# The 'Lumber Maker' Milling Spruce (pics)



## duffontap (Jan 4, 2008)

Here are a few pics of a 28" Sitka Spruce blow-down that my pastor and I milled this afternoon. We had a big storm come through the North Oregon Coast a few weeks ago so there are lots of these logs around and landowners are getting generous with them. We made up a couple quarter-sawn 3x6's 20' long that I hope to use for a canoe building project. 

I used my 272xp, 32" Oregon bar, Carlton ripping chain, and the $20 'Lumber Maker' from Harbor Freight. I hope that 'tool' will be replace soon with something that actually works but, needless to say, it paid for itself and then some in one rainy afternoon. 

J. D.


----------



## BobL (Jan 4, 2008)

JD - nice pics - except both of them gave my back and knees a bit of twinge. 
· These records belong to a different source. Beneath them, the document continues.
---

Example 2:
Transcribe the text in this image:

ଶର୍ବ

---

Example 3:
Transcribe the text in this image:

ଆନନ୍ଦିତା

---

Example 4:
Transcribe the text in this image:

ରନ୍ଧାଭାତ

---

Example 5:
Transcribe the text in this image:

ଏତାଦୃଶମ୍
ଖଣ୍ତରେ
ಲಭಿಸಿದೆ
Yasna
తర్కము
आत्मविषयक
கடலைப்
It's probably because I just a old codger but think about getting at least one end of the log up off the ground just a ft or 2. Think of it as an investment in keeping you milling for longer.

Log looks nice an clean - do you have a pic of the boards?

Cheers


----------



## spencer13cat (Jan 4, 2008)

In pic 2 you should have said.............. after you ran out of gas you decided to finish by turning the chain by hand:monkey:


----------



## Mikecutstrees (Jan 4, 2008)

*sitka spruce.....*

As someone into aviation and building planes I am jealous. Free sitka spruce. I wish. Nice logs. I used to build kayaks too ... nice wood....


----------



## duffontap (Jan 4, 2008)

spencer13cat said:


> In pic 2 you should have said.............. after you ran out of gas you decided to finish by turning the chain by hand:monkey:



Ha, ha. Actually, I thought it would be appropriate to show a pic of what you have to do every 90 seconds while using those $20 chainsaw mills--tightening three set screws. Grrrrr. Mini-Mill, here I come!
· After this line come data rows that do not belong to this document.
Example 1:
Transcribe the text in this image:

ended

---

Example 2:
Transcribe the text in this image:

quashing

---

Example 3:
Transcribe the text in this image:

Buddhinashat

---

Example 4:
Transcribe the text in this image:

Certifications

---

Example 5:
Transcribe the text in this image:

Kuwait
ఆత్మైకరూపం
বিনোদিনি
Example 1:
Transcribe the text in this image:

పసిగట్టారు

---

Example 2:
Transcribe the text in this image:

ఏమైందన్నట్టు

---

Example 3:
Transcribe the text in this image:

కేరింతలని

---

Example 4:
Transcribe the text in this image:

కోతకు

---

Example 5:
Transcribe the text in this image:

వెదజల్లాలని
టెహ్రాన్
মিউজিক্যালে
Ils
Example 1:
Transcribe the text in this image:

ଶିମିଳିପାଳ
Bob--I don't have any pics of the finished product but I should be able to take some soon.

J. D.


----------



## woodshop (Jan 4, 2008)

BobL said:


> JD - nice pics - except both of them gave my back and knees a bit of twinge.
> 
> It's probably because I just a old codger but think about getting at least one end of the log up off the ground just a ft or 2. Think of it as an investment in keeping you milling for longer.
> 
> ...




My thoughts exactly... I'm jealous of your FREE Sitka spruce though. Gosh my knees are aching just watching you do that. 
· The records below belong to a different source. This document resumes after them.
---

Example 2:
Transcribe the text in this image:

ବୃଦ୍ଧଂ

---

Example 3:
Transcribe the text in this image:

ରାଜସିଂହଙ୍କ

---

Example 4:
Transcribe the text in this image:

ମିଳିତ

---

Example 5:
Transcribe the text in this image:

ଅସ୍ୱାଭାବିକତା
Yeah can't beat the price of your mill can ya. Good job of taking advantage of resources free for the taking. 

Thanks again for the pics.


----------



## duffontap (Jan 4, 2008)

If you guys look at the top pic you'll see a yellow tether running along the 2x4. My buddy was pulling the mill through for me. It helped me concentrate on keeping the angles right. Those little mills keep you cutting straight but they don't keep the angles square. 

I'm not sure I'm set up to move a 20' section of log that big off the ground to comfortable milling height. Perhaps, I just don't know how to use what I've got?

J. D.


----------



## woodshop (Jan 4, 2008)

duffontap said:


> ...I'm not sure I'm set up to move a 20' section of log that big off the ground to comfortable milling height. Perhaps, I just don't know how to use what I've got?...



Lightweight floor jack... saves your back and knees in case you still wanna be milling when you're as ancient as that log you are showing us.


----------



## duffontap (Jan 4, 2008)

Yep, I just lack basic ingenuity from time to time.  

J. D.


----------



## spencer13cat (Jan 6, 2008)

I bought one of the cheap 20 or 30 dollar floor jacks in it's own case. Easy to move, and a piece of 3/4" plywood as a base so it doesn't bury itself in the mud. It works great. The most common question I get from neighbors is "how did you get that log in the back of your truck?" 
Answer>>>>Wrecking bar, Can't Hook, Floor Jack, Get it up on larger pieces of wood until one end is at tailgate level and either with the help of a tractor or in some cases at someone's house with no equipment to assist I lift the back end the last foot or so and shove it in.


----------